I submitted a stack of reviews mimicking this Linux solution here: https://reviews.freebsd.org/D34322. It was rejected without further comment, and although I see a partial solution is far from ideal, from my direct conversation with des@, I learned he doesn't even agree on the expectation that authentication should work without privileges. So, thinking about a better and more complete solution would probably be just time wasted.

Therefore, to get this forward, I'm all in favor of having xscreensaver on FreeBSD use an existing helper as already suggested in this PR.

Comment 55 Charlie Li 2022-05-02 16:44:43 UTC

jwz removed the helper code in 6.03 entirely, so I think for Unix user account-based authentication it will be easier to disable PAM by default (unless someone wants to implement a kludge). For now, just to have something updated in the tree, we can roll with the helper code's last hurrah until we start qualifying 6.03.

mentors?

Comment 56 Gleb Popov 2022-05-02 17:10:02 UTC

(In reply to Charlie Li from comment #55)
Yes, I'd say that 6.02 and a 3rd party helper is a way to go for now.

Comment 57 Cy Schubert 2022-05-02 17:59:44 UTC

(In reply to Gleb Popov from comment #56)

This would need to be provided by a separate port which would also need to provide its own pam_unix.so.
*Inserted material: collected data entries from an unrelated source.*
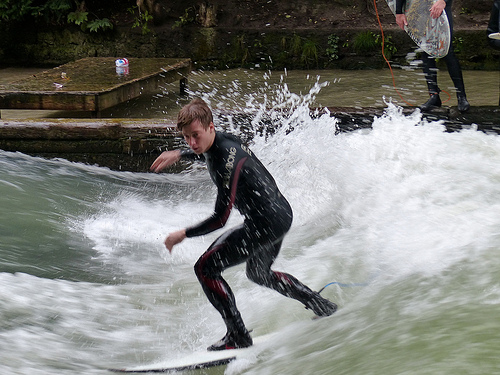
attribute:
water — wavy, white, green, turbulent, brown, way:
[4, 127, 500, 374]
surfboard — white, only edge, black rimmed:
[113, 264, 402, 372]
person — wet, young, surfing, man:
[157, 101, 345, 347]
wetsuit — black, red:
[173, 135, 342, 351]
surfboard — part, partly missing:
[389, 2, 453, 61]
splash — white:
[180, 73, 452, 160]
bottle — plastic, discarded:
[113, 54, 133, 72]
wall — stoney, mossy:
[3, 2, 500, 56]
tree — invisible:
[13, 6, 38, 23]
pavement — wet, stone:
[1, 67, 500, 134]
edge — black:
[112, 357, 231, 374]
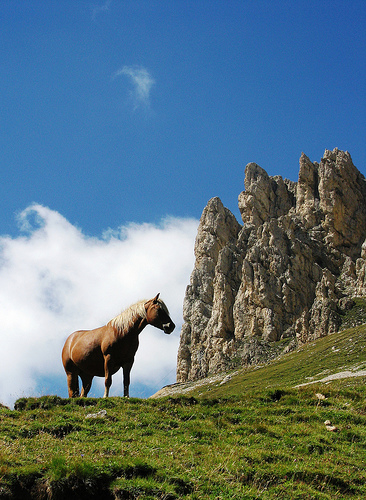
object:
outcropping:
[172, 145, 365, 380]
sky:
[0, 1, 365, 416]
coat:
[61, 289, 176, 398]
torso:
[61, 298, 146, 399]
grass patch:
[0, 324, 365, 499]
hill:
[175, 148, 365, 380]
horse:
[59, 290, 176, 397]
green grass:
[0, 321, 365, 428]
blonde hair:
[60, 291, 174, 399]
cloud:
[105, 59, 157, 123]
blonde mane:
[105, 299, 149, 337]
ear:
[151, 289, 162, 305]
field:
[0, 319, 365, 498]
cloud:
[0, 199, 200, 412]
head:
[146, 287, 176, 338]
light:
[67, 332, 78, 358]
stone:
[175, 139, 365, 387]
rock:
[322, 418, 337, 433]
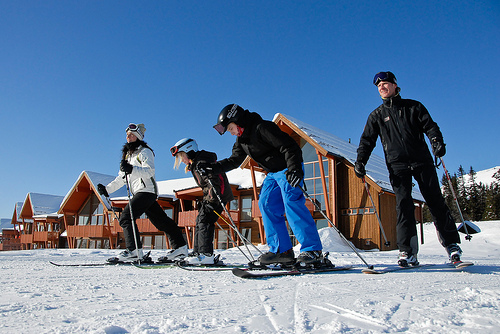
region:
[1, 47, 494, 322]
A family is skiing together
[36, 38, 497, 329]
A family is enjoying their vacation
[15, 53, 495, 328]
A family is at a ski lodge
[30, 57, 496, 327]
A father is taking his family to ski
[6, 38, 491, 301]
Children are skiing with their parents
See the discussion at https://reviews.freebsd.org/D34322.

Comment 58 commit-hook 2022-05-02 18:42:41 UTC

A commit in branch main references this bug:

URL: https://cgit.FreeBSD.org/ports/commit/?id=979995168c2f4dec4dd67cd617639c1abf67f16e

commit 979995168c2f4dec4dd67cd617639c1abf67f16e
Author:     Felix Palmen <felix@palmen-it.de>
AuthorDate: 2021-10-13 11:23:08 +0000
Commit:     Charlie Li <vishwin@FreeBSD.org>
CommitDate: 2022-05-02 18:41:08 +0000

    x11/xscreensaver: update to 6.02

    Only install xscreensaver suid root if option PAM is disabled. In this
    case, add an extra patch, so xscreensaver-gfx drops privileges
    (otherwise it doesn't show any screensaver).
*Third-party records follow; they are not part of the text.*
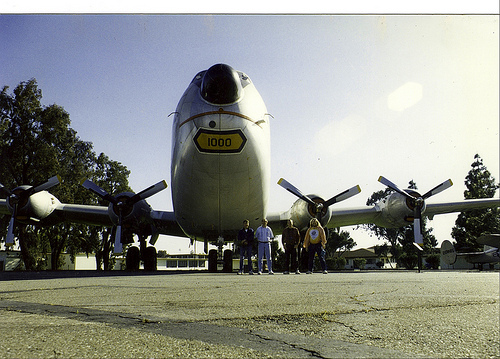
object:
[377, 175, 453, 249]
propeller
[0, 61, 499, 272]
plane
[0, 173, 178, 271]
wing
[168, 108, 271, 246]
fuselage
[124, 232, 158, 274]
landing gear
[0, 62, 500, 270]
airplane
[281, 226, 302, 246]
shirt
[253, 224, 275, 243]
shirt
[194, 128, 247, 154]
plaque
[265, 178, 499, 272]
wing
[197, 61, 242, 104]
nose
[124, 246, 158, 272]
tire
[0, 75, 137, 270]
tree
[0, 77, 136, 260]
leaves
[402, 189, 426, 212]
engine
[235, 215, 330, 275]
man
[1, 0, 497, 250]
sky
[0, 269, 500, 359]
concrete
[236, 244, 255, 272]
jeans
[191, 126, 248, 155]
sign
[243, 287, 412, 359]
crack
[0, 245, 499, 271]
buildings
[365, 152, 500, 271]
tree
    Fix setuid installs in the Makefile and remove extra patch. Respect
    upstream's USE_CSTD=gnu89. Remove now-unknown configure option and
    associated dependency. Remove old CONFLICTS.

    Use security/pam_helper for PAM support. This is the last release
    to support pam_unix as the next release removes external helper
    calling code.

    PR: 254178
    Co-authored-by: swills, vishwin
    Approved by: arrowd (mentor), maintainer-timeout, maintainer-reset

 x11/xscreensaver/Makefile                          | 103 +++++++++++----------
 x11/xscreensaver/distinfo                          |   6 +-
 x11/xscreensaver/files/patch-config.h.in           |  10 +-
 x11/xscreensaver/files/patch-configure.ac (new)    |  91 ++++++++++++++++++
 x11/xscreensaver/files/patch-configure.in (gone)   |  11 ---
 x11/xscreensaver/files/patch-driver_Makefile.in    |  28 +++---
 .../files/patch-driver_XScreenSaver.ad.in          |  34 +++----
 .../files/patch-driver_passwd-helper.c (new)       |  11 +++
 .../files/patch-hacks_glx_Makefile.in (new)        |  11 +++
 x11/xscreensaver/pkg-plist                         |  75 ++++++++++-----
 10 files changed, 257 insertions(+), 123 deletions(-)

Comment 59 Charlie Li 2022-05-02 18:49:46 UTC

Committed. Thank you everyone for your input and dogfooding. review D34322 is probably a better spot to continue discussing pam_unix specifically.